By: Lore Croghan
May 14th, 2004
A Bronx church is telling the tenant of a building it owns near Ground Zero, “No dough – so it’s time to go.”
St. Peter’s Church is moving to evict Alan Silver from 88 Chambers St. Their dispute dates back to the dark days after Sept. 11, when his store Candy World sat behind soldiers’ barricades for a month.
The conflict was never resolved – so Silver hasn’t paid rent in almost two years. He’s one of hundreds of downtown business owners still struggling after the 2001 terrorist attacks. A group he belongs to, called From the Ground Up, has seen nearly 200 member businesses shut down in his neighborhood.
The church is selling the small five-story building where Candy World is located to developer Joseph Sabbagh for $2.5 million, and wants Silver out. He says he’s entitled to first dibs on the property, and could get funding to buy it if given the chance.
Both sides feel mistreated. Silver thinks his landlord – a church – should show some compassion.

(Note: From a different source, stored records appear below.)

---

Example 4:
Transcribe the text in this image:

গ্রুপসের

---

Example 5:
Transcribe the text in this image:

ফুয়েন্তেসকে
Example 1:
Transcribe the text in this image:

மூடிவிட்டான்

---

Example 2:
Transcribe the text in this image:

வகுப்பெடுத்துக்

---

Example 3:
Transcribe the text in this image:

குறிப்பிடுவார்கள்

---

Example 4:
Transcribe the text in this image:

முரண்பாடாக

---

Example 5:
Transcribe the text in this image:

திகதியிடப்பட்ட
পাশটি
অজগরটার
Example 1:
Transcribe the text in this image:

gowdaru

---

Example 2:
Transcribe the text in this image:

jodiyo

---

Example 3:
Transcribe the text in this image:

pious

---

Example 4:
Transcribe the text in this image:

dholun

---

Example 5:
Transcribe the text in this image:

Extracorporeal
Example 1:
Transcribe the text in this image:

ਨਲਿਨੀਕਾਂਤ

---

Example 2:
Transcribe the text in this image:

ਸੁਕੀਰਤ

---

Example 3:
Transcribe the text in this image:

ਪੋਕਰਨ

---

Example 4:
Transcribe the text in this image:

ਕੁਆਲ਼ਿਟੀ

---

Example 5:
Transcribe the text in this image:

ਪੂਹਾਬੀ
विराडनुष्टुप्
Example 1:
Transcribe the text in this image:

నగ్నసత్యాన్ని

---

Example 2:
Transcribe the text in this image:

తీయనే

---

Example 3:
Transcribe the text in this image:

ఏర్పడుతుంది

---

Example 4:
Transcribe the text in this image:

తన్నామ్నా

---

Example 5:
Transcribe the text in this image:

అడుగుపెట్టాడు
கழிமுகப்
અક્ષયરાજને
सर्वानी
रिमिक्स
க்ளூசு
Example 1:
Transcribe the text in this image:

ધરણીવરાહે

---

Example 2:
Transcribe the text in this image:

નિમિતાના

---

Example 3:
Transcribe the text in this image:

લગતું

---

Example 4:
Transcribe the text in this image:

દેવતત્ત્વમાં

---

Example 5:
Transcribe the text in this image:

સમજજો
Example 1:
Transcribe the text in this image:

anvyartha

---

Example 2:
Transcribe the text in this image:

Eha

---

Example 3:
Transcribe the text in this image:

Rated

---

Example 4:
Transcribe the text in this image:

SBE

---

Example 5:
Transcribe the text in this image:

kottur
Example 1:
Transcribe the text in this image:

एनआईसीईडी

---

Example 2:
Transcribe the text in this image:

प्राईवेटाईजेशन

“I don’t really understand the unfairness of this,” he said. “After 9/11, churches from all over the country came down here to help.”
St. Peter’s lawyer thinks Silver is impeding church efforts to raise much-needed funds. He’s facing eviction in sale of bldg. St. Peter’s Church in the Bronx has been battling Candy World owner Alan Silver since 2001 terrorist attack.
“If he were a decent man, he wouldn’t put the church through this,” said attorney Gerald Ross.
But beyond the angry accusations, there appear to be no villains here – just people who are anxious because money’s tight.
Silver’s got a wife and three small children to support. He doesn’t know how he’ll make it if he gets tossed off Chambers, where he’s worked for 30 years. St. Peter’s is a working-class parish whose rector, the Rev. Marsha Bacon Glover, is a corporate lawyer turned Episcopal priest. The lower Manhattan property was deeded to it in 1811, to serve as a source of income.
The two sides went to a mediator a couple years ago, but to no avail. Silver said the last time he sent the church a rent check, it was returned – so he stopped trying.
When he set out to learn the candy business after losing a garment industry job, he weighed 160 pounds. In six months, he’d taste-tested his way to 220. In the quiet shop where he cooks up treats in big chocolate vats and a nut-roasting machine, he recalled crowds that lined up at lunch – before Sept. 11. Many customers worked at the World Trade Center.
Silver went to city court yesterday with lawyer Adam Leitman Bailey to ask that the eviction case be dismissed. The candyman looked up and noticed another member of From the Ground Up on a bench in front of him. Her landlord is trying to evict her, too.